**Task requirements**:
Copy each line in the data that includes the word "article".

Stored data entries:
+--
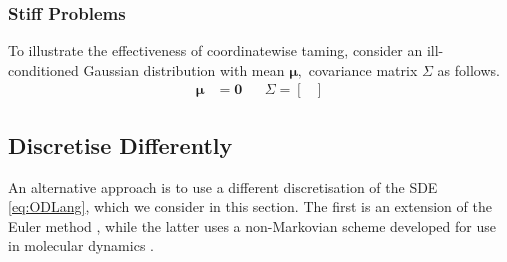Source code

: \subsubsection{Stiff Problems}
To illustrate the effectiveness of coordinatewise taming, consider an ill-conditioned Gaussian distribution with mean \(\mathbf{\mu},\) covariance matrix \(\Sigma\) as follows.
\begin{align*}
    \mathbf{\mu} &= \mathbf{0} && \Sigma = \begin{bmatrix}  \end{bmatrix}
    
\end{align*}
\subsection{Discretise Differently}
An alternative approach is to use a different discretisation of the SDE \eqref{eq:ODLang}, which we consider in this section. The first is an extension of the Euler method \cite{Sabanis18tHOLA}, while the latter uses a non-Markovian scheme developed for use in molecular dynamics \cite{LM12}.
+--
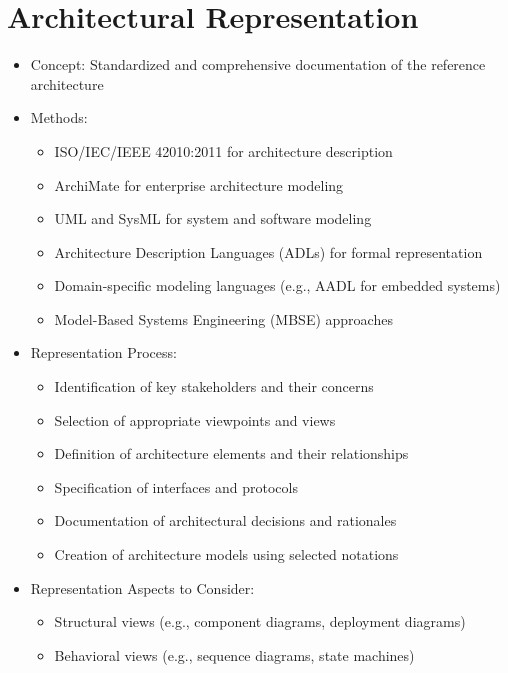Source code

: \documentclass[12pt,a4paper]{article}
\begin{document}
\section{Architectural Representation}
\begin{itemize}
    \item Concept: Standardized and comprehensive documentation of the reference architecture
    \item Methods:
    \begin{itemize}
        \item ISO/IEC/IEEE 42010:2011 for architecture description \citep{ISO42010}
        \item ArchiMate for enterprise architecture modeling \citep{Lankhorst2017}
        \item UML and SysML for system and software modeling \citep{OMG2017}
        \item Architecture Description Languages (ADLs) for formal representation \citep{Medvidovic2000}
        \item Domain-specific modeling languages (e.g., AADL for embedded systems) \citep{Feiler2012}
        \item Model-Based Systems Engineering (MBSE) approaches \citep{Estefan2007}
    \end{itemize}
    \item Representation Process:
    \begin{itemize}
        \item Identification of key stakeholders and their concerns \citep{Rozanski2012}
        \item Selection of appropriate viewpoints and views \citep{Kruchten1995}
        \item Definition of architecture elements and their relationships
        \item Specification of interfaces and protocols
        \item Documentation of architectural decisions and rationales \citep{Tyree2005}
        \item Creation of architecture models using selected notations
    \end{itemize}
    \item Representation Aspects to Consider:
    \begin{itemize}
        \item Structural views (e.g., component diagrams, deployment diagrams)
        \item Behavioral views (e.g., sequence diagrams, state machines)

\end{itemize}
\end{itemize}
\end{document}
+--
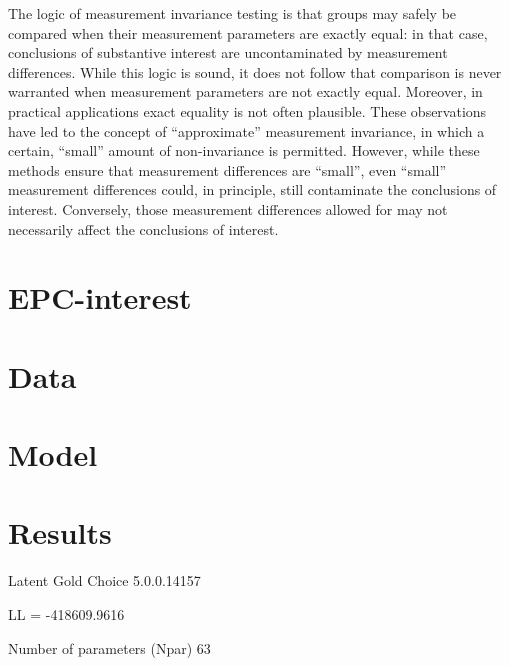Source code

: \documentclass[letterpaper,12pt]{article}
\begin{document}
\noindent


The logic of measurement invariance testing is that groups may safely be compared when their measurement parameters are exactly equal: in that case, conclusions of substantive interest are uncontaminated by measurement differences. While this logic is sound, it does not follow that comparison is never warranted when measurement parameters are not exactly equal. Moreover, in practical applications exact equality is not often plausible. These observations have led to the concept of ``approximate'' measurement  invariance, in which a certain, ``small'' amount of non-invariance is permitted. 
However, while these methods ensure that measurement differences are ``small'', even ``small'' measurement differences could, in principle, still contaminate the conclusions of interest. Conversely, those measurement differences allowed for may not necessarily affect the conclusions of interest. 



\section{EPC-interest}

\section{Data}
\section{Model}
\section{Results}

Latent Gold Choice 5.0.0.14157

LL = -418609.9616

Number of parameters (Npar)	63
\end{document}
+--
**Written solution**:
: \documentclass[12pt,a4paper]{article}
: \documentclass[letterpaper,12pt]{article}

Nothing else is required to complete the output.